- _Tâches à réaliser_
**a.** Indiquez si chacune des affirmations suivantes concorde avec le texte sur Yann Tiersen. Répondez par oui ou non, en citant mot pour mot les termes du texte qui permettent de trancher.
(i) La chanson Monochrome est chantée en français par Dominique A.
(ii) L'album regroupant les musiques d'Amélie Poulain s'est vendu à 2 000 000 d'exemplaires.
(iii) En 2003, il dirige un orchestre symphonique pour enregistrer douze titres du film Good Bye, Lenin!
**b.** Recopiez, s'il vous plaît, le passage du texte sur Yann Tiersen qui s'ouvre sur les mots contenant « 09/07/2022 – Yann » et se ferme sur « envahissent sa musique. ».

- _Extrait à lire_
○ ○ ○
(38) IsèreJazz à Vienne

09/07/2022 – Yann Tiersen au Théâtre Antique

Après des études classiques de piano et de violon commencées très jeune, à l’adolescence, Yann Tiersen a brisé son violon et s’est offert une guitare pour faire du rock (voir son site, seulement en anglais). Après divers groupes et déjà des collaborations avec le théâtre et le cinéma, un premier succès, une chanson : Monochrome chantée par Dominique A en anglais, sur l’album de Yann Tiersen Le Phare qui se vend bien. Avec l’album (2000) qui regroupe les musiques utilisées pour “Le fabuleux destin d’Amélie Poulain” c’est le gros carton mondial avec 2 000 000 d’albums vendus. En 2003 il dirige un orchestre symphonique pour enregistrer les dix-huit titres du film “Good Bye, Lenin!” A partir de 2010 et l’album “Dust Lane” les sons électroniques envahissent sa musique.
○ ○ ○
- _Données brutes_
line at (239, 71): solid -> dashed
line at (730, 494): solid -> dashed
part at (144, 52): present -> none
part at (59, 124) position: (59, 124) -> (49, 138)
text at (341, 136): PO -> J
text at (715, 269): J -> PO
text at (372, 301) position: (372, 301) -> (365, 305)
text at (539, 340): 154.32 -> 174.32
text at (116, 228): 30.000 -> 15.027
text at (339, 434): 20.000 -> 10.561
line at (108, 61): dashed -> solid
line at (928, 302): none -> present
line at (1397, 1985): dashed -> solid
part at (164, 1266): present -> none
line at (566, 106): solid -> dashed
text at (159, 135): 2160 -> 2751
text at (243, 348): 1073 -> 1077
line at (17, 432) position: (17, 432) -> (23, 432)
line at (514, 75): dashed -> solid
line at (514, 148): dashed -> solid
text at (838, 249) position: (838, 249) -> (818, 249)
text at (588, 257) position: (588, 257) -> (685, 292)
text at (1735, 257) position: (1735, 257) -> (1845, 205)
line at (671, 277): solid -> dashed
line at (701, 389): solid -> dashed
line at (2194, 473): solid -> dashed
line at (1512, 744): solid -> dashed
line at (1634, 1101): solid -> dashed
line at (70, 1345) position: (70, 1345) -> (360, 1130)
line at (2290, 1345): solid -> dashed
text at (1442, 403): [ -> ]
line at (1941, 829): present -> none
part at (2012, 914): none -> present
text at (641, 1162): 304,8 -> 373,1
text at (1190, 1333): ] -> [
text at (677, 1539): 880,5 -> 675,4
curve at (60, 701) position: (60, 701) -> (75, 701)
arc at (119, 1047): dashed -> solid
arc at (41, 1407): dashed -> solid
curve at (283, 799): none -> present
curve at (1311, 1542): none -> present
○ ○ ○
- _Les réponses_
**a.**
(i) Non : « Monochrome chantée par Dominique A en anglais »
(ii) Oui : « c’est le gros carton mondial avec 2 000 000 d’albums vendus »
(iii) Non : « pour enregistrer les dix-huit titres du film “Good Bye, Lenin!” »

**b.**
09/07/2022 – Yann Tiersen au Théâtre Antique

Après des études classiques de piano et de violon commencées très jeune, à l’adolescence, Yann Tiersen a brisé son violon et s’est offert une guitare pour faire du rock (voir son site, seulement en anglais). Après divers groupes et déjà des collaborations avec le théâtre et le cinéma, un premier succès, une chanson : Monochrome chantée par Dominique A en anglais, sur l’album de Yann Tiersen Le Phare qui se vend bien. Avec l’album (2000) qui regroupe les musiques utilisées pour “Le fabuleux destin d’Amélie Poulain” c’est le gros carton mondial avec 2 000 000 d’albums vendus. En 2003 il dirige un orchestre symphonique pour enregistrer les dix-huit titres du film “Good Bye, Lenin!” A partir de 2010 et l’album “Dust Lane” les sons électroniques envahissent sa musique.